Winter's Bone was an indie made on a low budget, and by taking a risk on Lawrence as its female lead it went on to punch above its weight. Progress seems to work its way inwards from the fringes to the center: independent films, children's films, (witness the success of Frozen, which featured two female leads and became the highest-grossing animated feature of all time) and interestingly, horror films, a genre frequently dismissed as trash, afford their meatiest roles to women. Within horror the "Final Girl" has taken on a life beyond simply running from the killer in a tank top: recent titles As Above So Below, It Follows, The Babadook, Carrie, and A Girl Walks Home Alone at Night all featured female leads who were far more than eye candy.
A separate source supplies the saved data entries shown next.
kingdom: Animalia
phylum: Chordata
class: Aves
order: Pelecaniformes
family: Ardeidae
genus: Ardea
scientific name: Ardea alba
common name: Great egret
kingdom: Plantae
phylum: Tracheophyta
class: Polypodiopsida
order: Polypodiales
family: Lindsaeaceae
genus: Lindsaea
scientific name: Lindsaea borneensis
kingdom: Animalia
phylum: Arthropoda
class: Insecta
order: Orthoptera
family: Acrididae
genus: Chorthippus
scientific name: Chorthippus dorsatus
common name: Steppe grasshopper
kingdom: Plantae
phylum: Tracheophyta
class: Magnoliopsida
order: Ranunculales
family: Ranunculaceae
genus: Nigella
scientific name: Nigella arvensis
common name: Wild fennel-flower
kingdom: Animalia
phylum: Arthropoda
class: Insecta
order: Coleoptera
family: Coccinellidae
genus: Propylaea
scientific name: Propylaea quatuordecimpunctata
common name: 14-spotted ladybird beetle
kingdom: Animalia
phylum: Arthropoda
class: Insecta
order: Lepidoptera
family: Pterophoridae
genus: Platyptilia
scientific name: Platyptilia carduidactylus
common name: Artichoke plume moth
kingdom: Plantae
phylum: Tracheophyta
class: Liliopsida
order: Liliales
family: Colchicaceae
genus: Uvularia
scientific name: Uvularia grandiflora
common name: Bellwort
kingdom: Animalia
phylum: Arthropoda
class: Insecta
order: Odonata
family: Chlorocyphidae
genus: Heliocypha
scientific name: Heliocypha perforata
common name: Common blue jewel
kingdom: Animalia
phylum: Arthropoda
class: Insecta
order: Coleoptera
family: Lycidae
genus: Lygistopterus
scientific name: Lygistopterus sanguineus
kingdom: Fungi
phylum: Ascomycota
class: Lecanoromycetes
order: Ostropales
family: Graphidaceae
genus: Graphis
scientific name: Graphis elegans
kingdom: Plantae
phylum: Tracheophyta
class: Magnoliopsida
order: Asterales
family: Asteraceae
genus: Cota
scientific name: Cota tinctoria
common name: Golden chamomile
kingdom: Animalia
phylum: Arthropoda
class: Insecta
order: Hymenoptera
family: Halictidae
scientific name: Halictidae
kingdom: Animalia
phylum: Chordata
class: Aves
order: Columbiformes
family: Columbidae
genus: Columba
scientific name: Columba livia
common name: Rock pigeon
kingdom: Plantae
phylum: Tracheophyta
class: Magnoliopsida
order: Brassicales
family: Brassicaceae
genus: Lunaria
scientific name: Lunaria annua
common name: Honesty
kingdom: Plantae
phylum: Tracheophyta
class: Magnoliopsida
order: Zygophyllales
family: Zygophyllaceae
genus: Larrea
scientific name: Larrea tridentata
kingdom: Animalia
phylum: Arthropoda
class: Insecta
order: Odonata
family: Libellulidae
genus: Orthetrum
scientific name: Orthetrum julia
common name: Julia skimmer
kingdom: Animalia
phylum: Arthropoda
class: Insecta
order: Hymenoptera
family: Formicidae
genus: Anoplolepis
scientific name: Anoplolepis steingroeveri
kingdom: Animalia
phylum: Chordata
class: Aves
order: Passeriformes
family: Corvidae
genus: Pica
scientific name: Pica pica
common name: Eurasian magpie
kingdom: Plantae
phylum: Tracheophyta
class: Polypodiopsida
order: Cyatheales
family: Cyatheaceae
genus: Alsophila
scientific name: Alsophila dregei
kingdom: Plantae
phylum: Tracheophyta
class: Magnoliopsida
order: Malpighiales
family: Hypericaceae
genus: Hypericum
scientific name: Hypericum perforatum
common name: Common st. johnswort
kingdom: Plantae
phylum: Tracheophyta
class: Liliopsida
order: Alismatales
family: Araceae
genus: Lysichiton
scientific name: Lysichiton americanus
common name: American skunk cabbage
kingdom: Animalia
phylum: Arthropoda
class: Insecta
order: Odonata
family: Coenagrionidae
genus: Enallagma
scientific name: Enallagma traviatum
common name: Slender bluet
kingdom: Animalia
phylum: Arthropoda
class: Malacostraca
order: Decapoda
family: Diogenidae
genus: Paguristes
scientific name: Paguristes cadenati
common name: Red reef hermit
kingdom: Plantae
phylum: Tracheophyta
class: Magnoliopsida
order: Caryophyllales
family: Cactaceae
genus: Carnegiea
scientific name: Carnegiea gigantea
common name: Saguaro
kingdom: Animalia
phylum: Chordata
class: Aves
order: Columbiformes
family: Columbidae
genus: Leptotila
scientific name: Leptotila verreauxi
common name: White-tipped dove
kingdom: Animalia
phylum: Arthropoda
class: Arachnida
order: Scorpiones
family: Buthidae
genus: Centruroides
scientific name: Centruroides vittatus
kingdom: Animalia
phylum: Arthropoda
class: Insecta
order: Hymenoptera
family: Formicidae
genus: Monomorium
It's odd how we accept certain tropes that repeat themselves in certain genres. Action men with gorgeous, vacuous women by their sides. Oscar-baiting dramas with men of gravity, who keep women as sidekicks and accessories. Boring heroes whose influence can only go so far, and sell so many tickets. Where are the female iconoclasts, the Ripleys and Clarice Starlings of today?

Frozen's head of animation famously complained that drawing female characters is more difficult than drawing male ones, because they have to demonstrate more emotion. Perhaps the same applies to writing female characters. But don't the returns show that it's worth the effort? Hopefully where Spielberg goes others will follow, and the end of the boring action hero will bring with it the end of those same boring plots we're used to seeing him in (new "mansplaining" con artist comedy Focus comes to mind…).

It's fitting that Spielberg's new heroine is based on one found in real life, and it's more fitting still that Lawrence's role is that of a photographer. That old familiar male gaze always seems to get in the way of taking heroines seriously—how better to subvert it than by casting a female lead and putting a camera in her own hands?